• WORK INSTRUCTION
What the answer must contain is every line of the records, exactly, with no pictures.
=== EXTRACTED ENTRIES ===
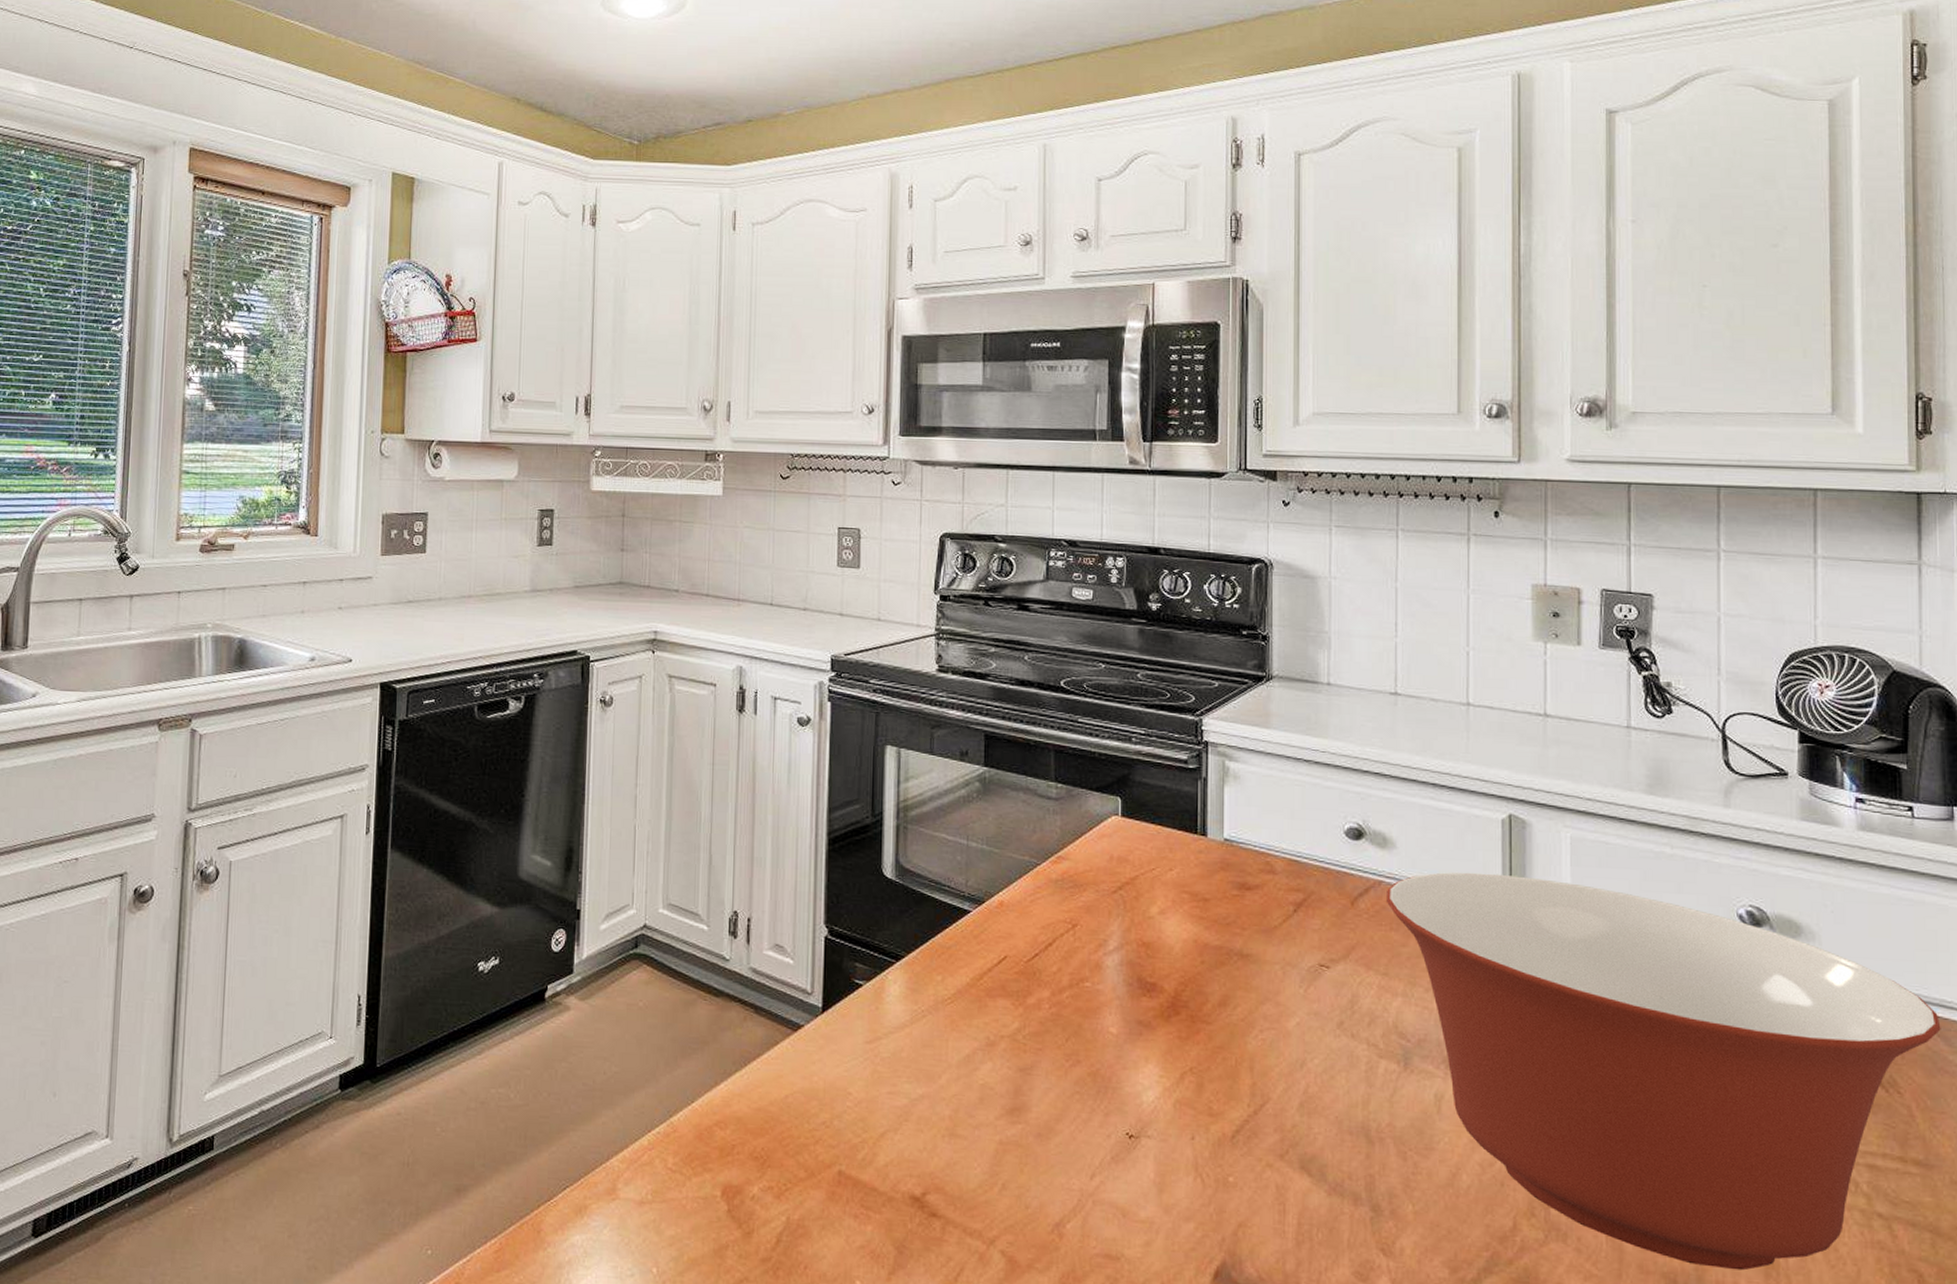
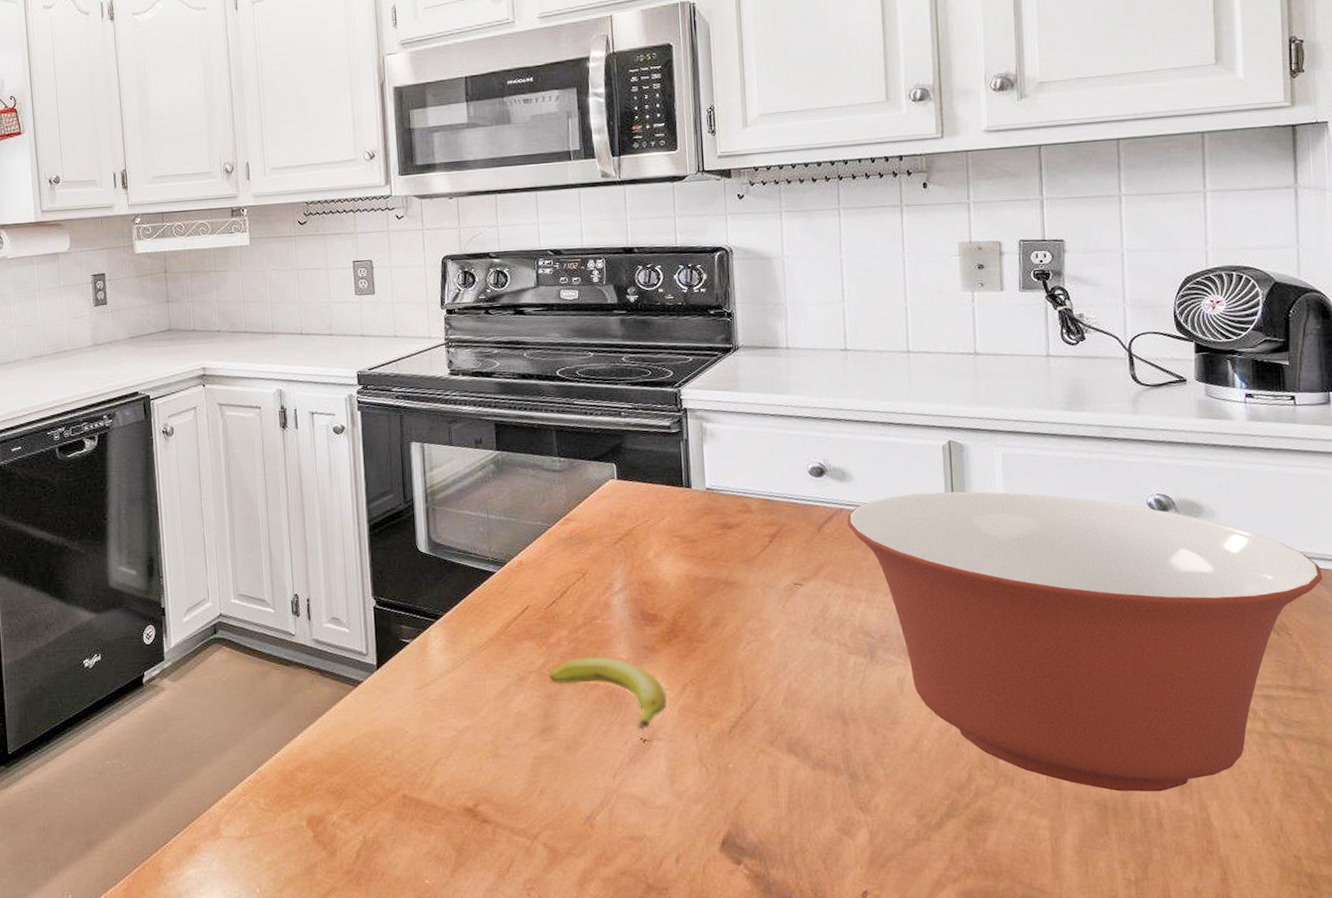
banana: none [1024,1025,1160,1123] -> present [549,656,666,730]

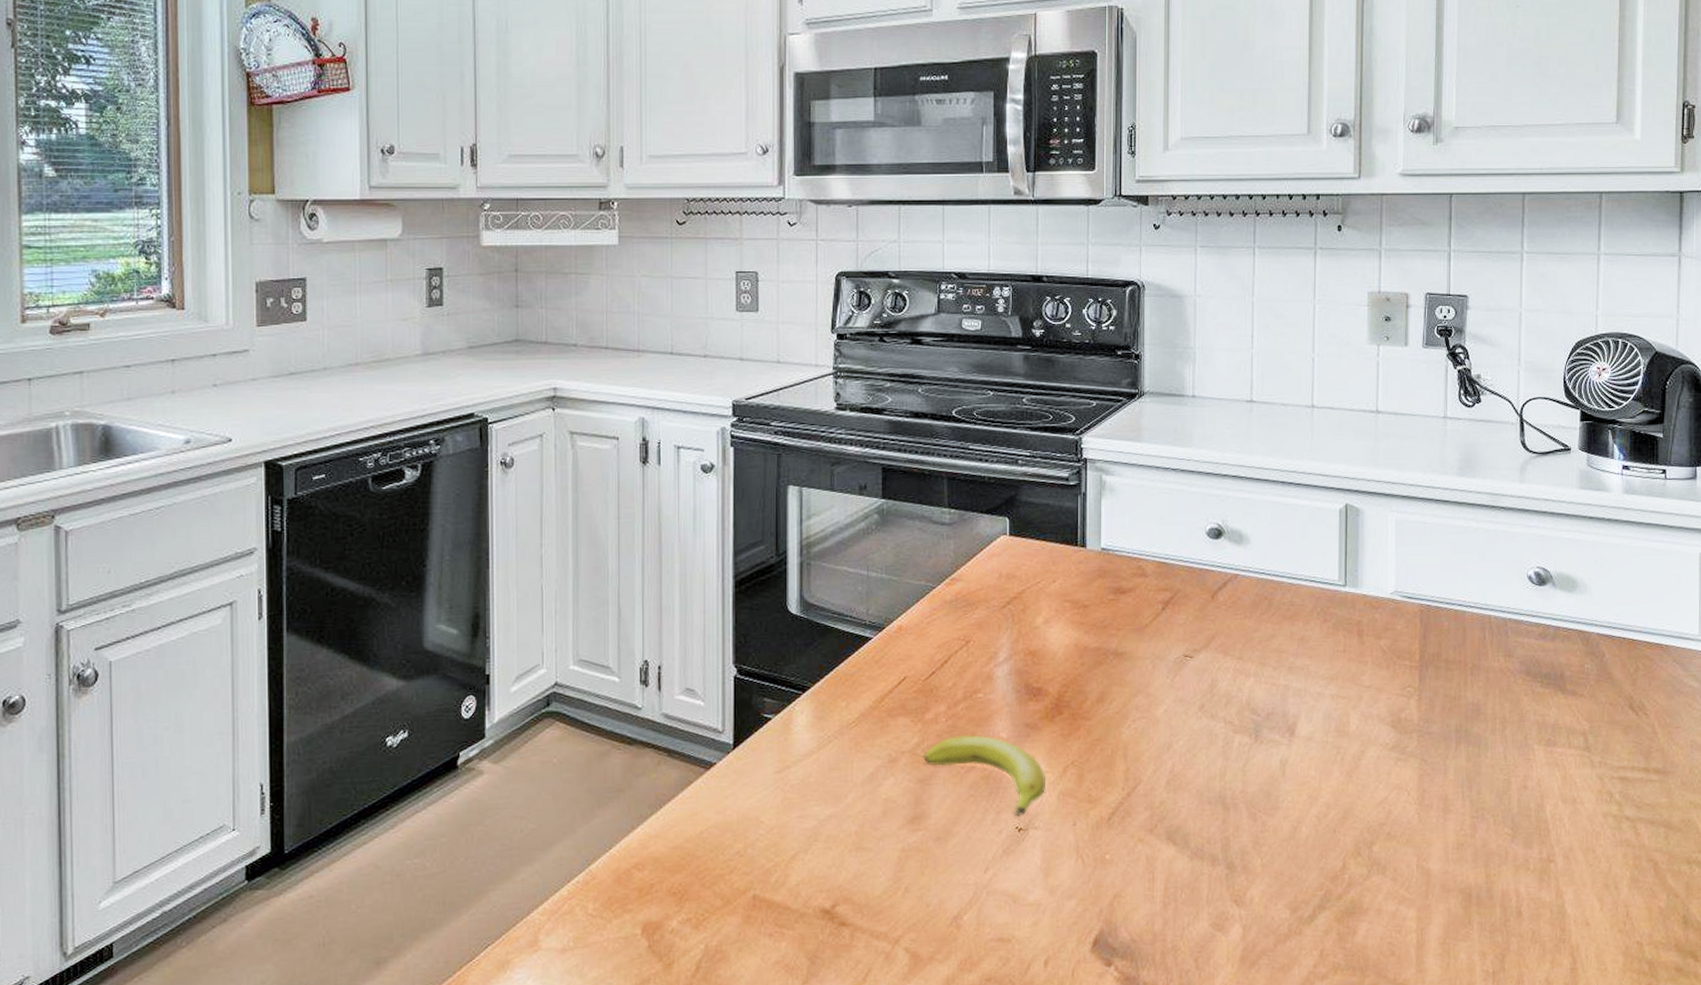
mixing bowl: present [847,491,1323,792] -> none [1241,558,1680,879]

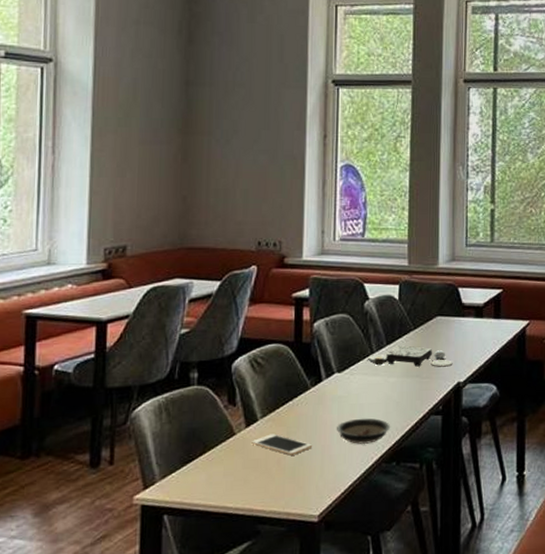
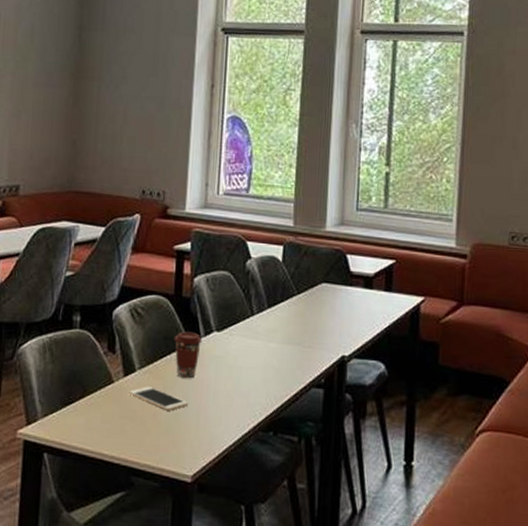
coffee cup: none [295,375,324,422] -> present [174,331,203,379]
saucer: present [337,418,391,444] -> none [214,381,269,409]
board game: present [367,345,453,367] -> none [247,310,338,338]

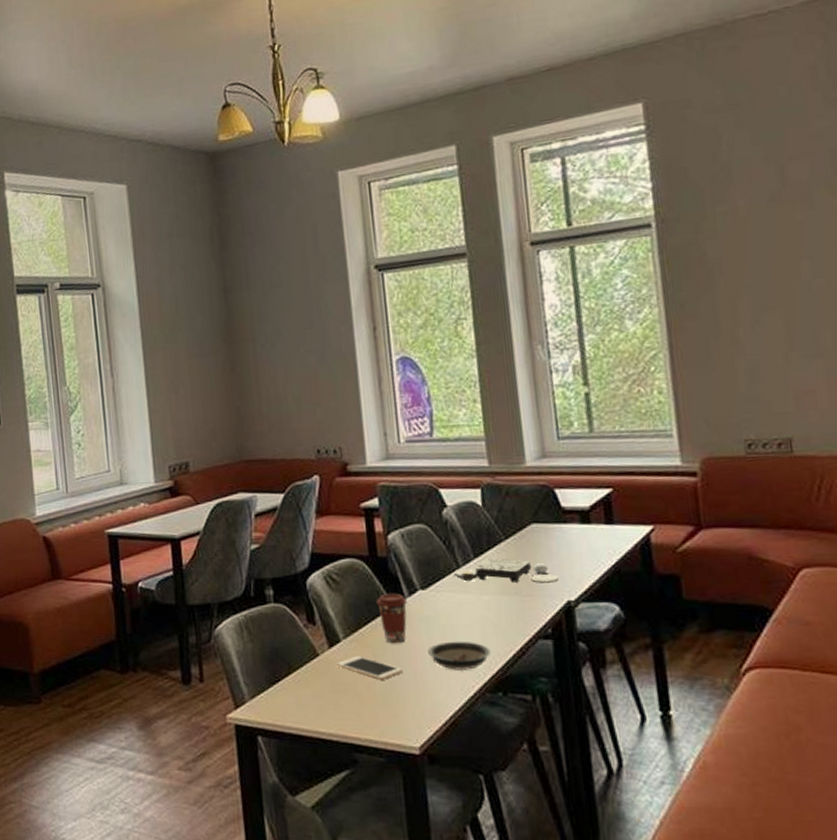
saucer: none [214,381,269,409] -> present [428,641,492,670]
board game: none [247,310,338,338] -> present [453,558,559,583]

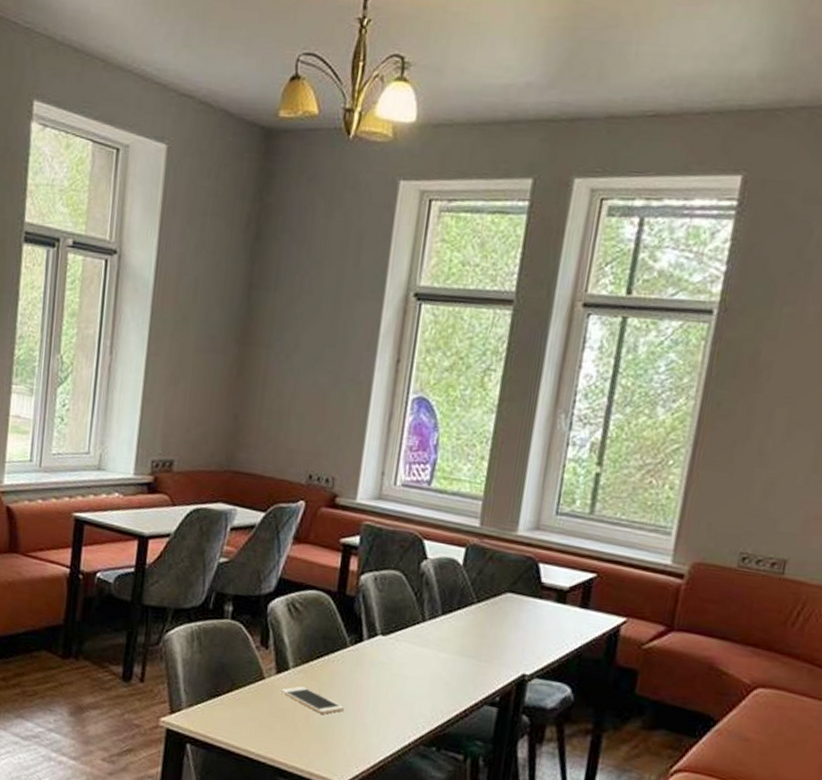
coffee cup: present [376,593,408,644] -> none [333,632,365,683]
saucer: present [428,641,492,670] -> none [373,689,436,721]
board game: present [453,558,559,583] -> none [417,618,520,654]

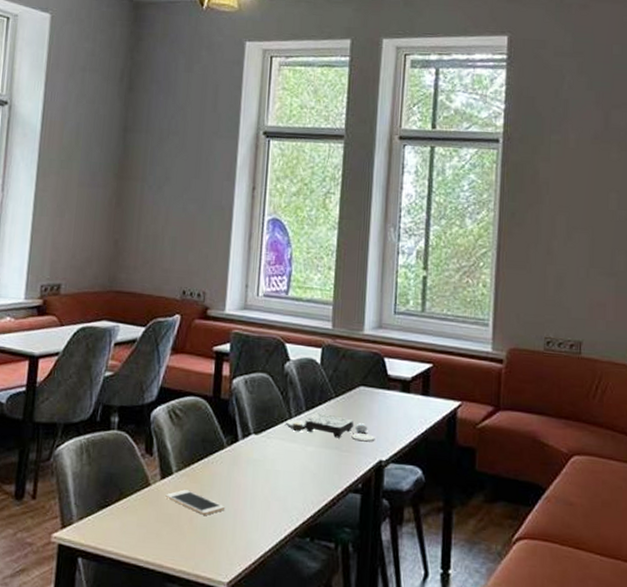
board game: none [417,618,520,654] -> present [285,413,375,442]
===
• OUTPUT
banana: none [1024,1025,1160,1123] -> present [549,656,666,730]

mixing bowl: present [847,491,1323,792] -> none [1241,558,1680,879]

coffee cup: none [295,375,324,422] -> present [174,331,203,379]
saucer: present [337,418,391,444] -> none [214,381,269,409]
board game: present [367,345,453,367] -> none [247,310,338,338]

saucer: none [214,381,269,409] -> present [428,641,492,670]
board game: none [247,310,338,338] -> present [453,558,559,583]

coffee cup: present [376,593,408,644] -> none [333,632,365,683]
saucer: present [428,641,492,670] -> none [373,689,436,721]
board game: present [453,558,559,583] -> none [417,618,520,654]

board game: none [417,618,520,654] -> present [285,413,375,442]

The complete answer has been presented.